There are three main types of lip injections in use, fat, collagen, and hyaluronic acid based. Each type has advantages and drawbacks. None of these substances will provide permanent lip plumping. The results from lip injections typically last between four and six months. The substances used in injections gradually break down and are absorbed over time.
Fat transfer is a process where fat is removed from the individual's body, through liposuction or with an incision, and then is injected into the lips. Because the fat comes from the person receiving the injection, it is unlikely that rejection will develop. Fat creates a natural-looking lip. Fat injections do not typically last as long as collagen or hyaluronic acid based injections.
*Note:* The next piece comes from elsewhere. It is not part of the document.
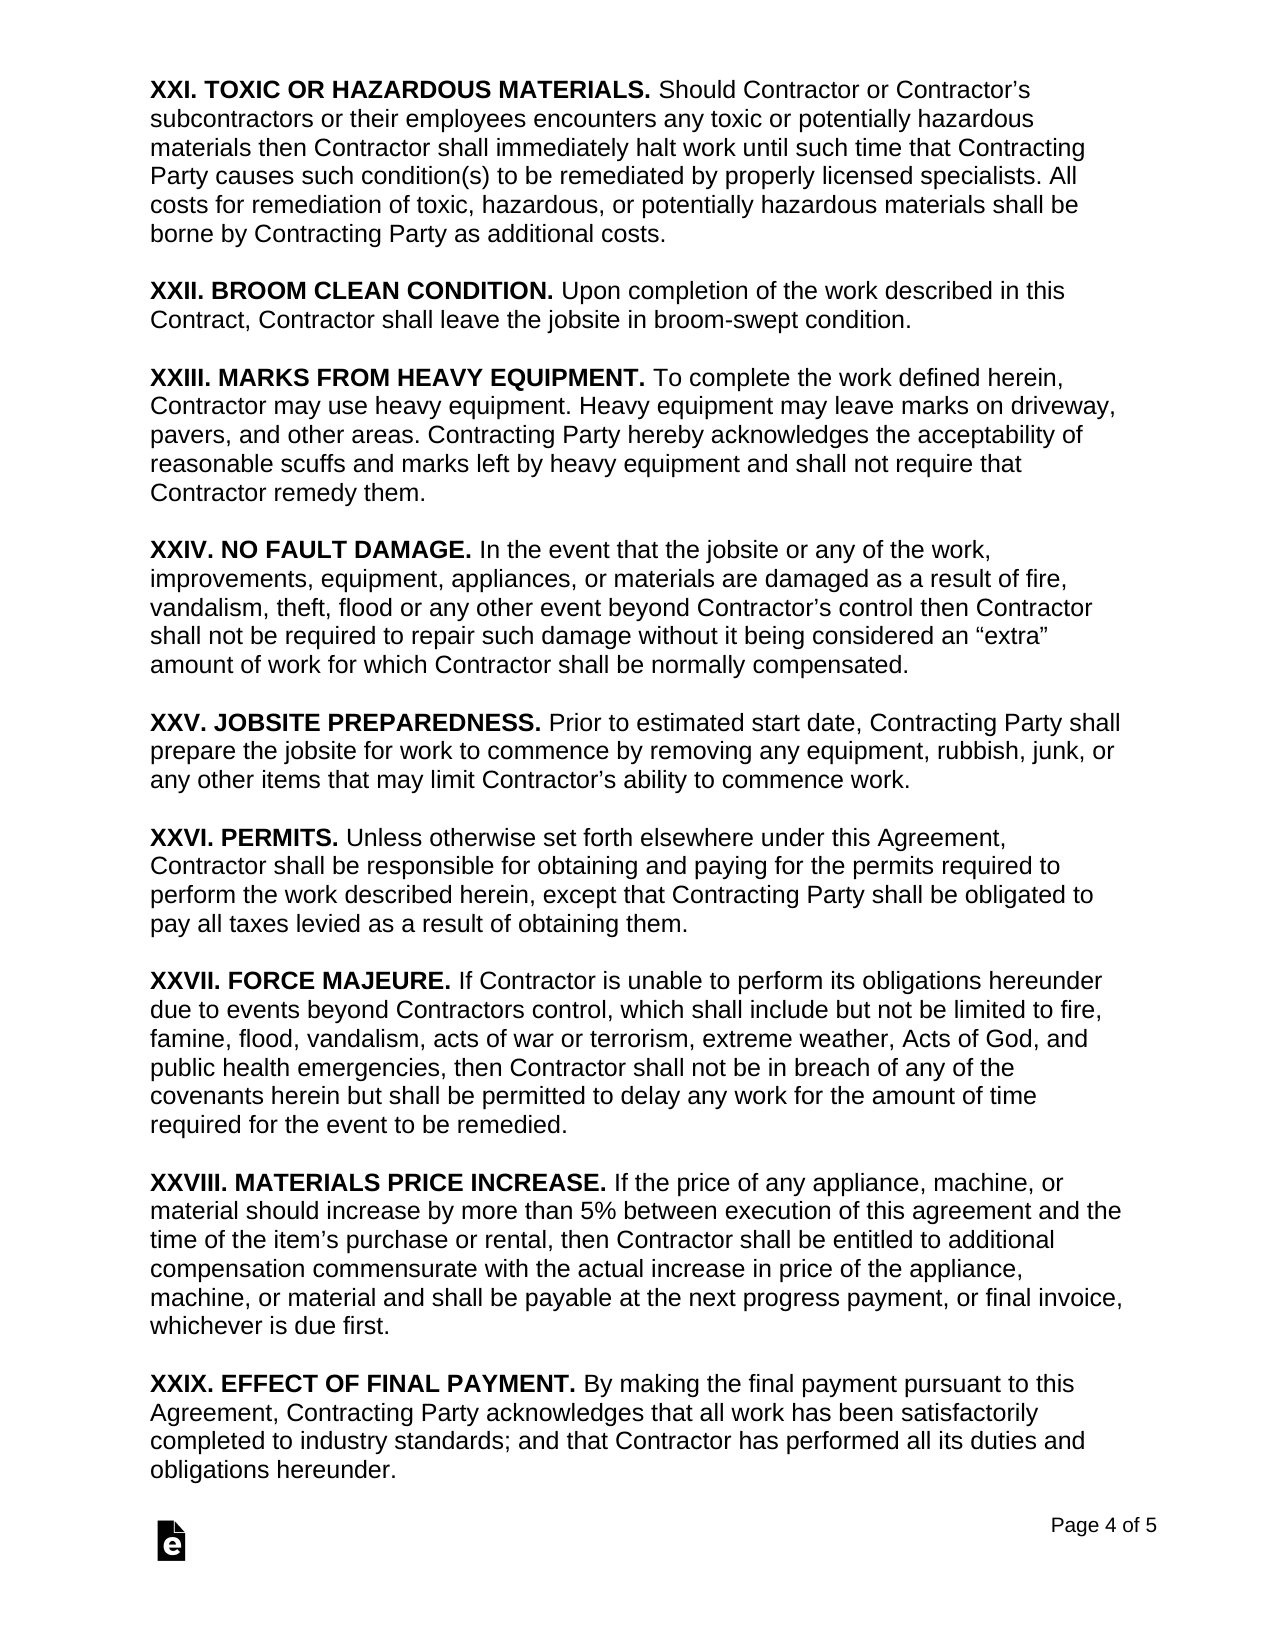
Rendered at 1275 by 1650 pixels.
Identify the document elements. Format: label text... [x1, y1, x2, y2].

Hyaluronic acid based injections use a clear gel that is similar to the hyaluronic acid naturally present in the body. Hyaluronic acid is responsible for lubricating joints and is also present in the skin. Hyaluronic acid based lip injections bind with water in the body, accenting the plumping effect of the injection. These products typically last about six months.
Collagen is the most common product used for lip injections around the world. The collagen can come either from cows or humans. Bovine-based collagen comes from cows that are raised in a closed herd to prevent contamination. Some individuals are allergic to bovine collagen, so the healthcare provider will perform a skin test prior to injecting the lips. Human based collagen is removed from cadavers or excess skin removed during surgery. No allergy testing is required during this procedure.
Lip injections create fuller lips, which are equated with youth. As people age, it is normal for the lips to become thinner. The procedure is quick and relatively painless. Although the skin around the lips is extremely thin and sensitive, the needles used for injections have a very small diameter, and the patient receives topical anesthesia before the injections.
After the lip injection procedure, it is normal for the patient to have some bruising and swelling for a few days to one week. Possible side effects include uneven lips, trouble moving lips, or bleeding. More common side effects are swelling, itching at the injection sites, and redness. Some people can be allergic to lidocaine, the topical anesthesia used in the procedure. People with active cold sores, scarring on the lips, blood clotting disorders, diabetes, or lupus should avoid lip injections.